Random matrix theory predicts that the sums of
uncorrelated variables — in this case, the directions in which molecules are
pointing — should form a bell curve distribution when plotted on a graph.
Stratt and Zhao showed that that’s true of the molecules in liquid crystals
when they’re in disordered and ordered states. In the disordered state, the
bell curve distribution is generated by the entirely random orientations of the
molecules. In the ordered state, the molecules are aligned along a common axis,
but they each deviate from it a bit — some pointing a little to the left of the
axis and some a little to right. Those random deviations, like the random
molecule positions in the disordered state, could be fit to a bell curve.
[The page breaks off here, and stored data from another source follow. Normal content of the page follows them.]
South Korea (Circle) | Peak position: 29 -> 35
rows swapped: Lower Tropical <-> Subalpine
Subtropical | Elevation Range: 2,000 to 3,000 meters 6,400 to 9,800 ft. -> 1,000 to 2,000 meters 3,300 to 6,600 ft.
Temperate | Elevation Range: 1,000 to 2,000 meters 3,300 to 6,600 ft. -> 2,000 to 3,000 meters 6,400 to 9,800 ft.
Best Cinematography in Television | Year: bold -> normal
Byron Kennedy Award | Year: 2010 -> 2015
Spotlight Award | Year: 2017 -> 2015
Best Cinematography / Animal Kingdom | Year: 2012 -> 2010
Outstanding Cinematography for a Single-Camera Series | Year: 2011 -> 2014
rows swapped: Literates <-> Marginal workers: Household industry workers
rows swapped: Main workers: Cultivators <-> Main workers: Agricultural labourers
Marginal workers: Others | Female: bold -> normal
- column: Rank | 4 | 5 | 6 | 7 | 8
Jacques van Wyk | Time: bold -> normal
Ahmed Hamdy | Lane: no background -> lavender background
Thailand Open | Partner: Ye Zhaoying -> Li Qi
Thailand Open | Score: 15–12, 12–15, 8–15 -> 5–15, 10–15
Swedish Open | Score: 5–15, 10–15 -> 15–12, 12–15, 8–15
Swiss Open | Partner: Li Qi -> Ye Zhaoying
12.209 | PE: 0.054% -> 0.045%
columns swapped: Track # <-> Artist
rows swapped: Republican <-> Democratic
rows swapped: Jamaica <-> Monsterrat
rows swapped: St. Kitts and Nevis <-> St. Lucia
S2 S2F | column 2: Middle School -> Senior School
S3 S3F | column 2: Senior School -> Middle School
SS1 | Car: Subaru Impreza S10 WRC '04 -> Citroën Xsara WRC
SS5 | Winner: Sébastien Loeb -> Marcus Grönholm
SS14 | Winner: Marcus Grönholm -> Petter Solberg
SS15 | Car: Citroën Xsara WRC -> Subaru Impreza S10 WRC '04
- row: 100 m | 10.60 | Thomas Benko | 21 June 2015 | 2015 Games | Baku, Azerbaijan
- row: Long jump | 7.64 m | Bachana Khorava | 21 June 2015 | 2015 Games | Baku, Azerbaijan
But that bell curve distribution fell apart just before
the phase change took place, as the temperature of the system was dropping down
to its transition temperature. That suggests that molecules in discrete patches
in the system were becoming correlated with each other.
“You now have several sets of molecules starting to
cooperate with each other, and that causes the deviations from the bell curve,”
Stratt said. “It’s as if these molecules are anticipating that this fully
ordered state is going to take place, but they haven’t all decided which
direction they’re going to face yet. It’s a little like politics, where
everybody agrees that something needs to change, but they haven’t figured out
exactly what to do.”
Stratt says the work could be helpful in providing
insight into what governs the effectiveness of molecular motion. In both
ordered and disordered liquid crystals, molecules are free to move relatively
freely. But in the intermediate state, that movement is inhibited. This state
then represents a situation in which the molecular progress is starting to slow
down.
“There are a lot of problems in natural science where
movement of molecules is slow,” Stratt said. “The molecules in molten glass,
for example, progressively slow down as the liquid cools. The protein tangles
involved in Alzheimer’s disease are another example where the molecular
arrangement causes the motion to be slow. But what rules are governing those
molecules as they slow down? We don’t fully understand it.”
Stratt hopes that a better understanding of slow
molecular movement in liquid crystals could provide a blueprint for
understanding slow movement elsewhere in nature.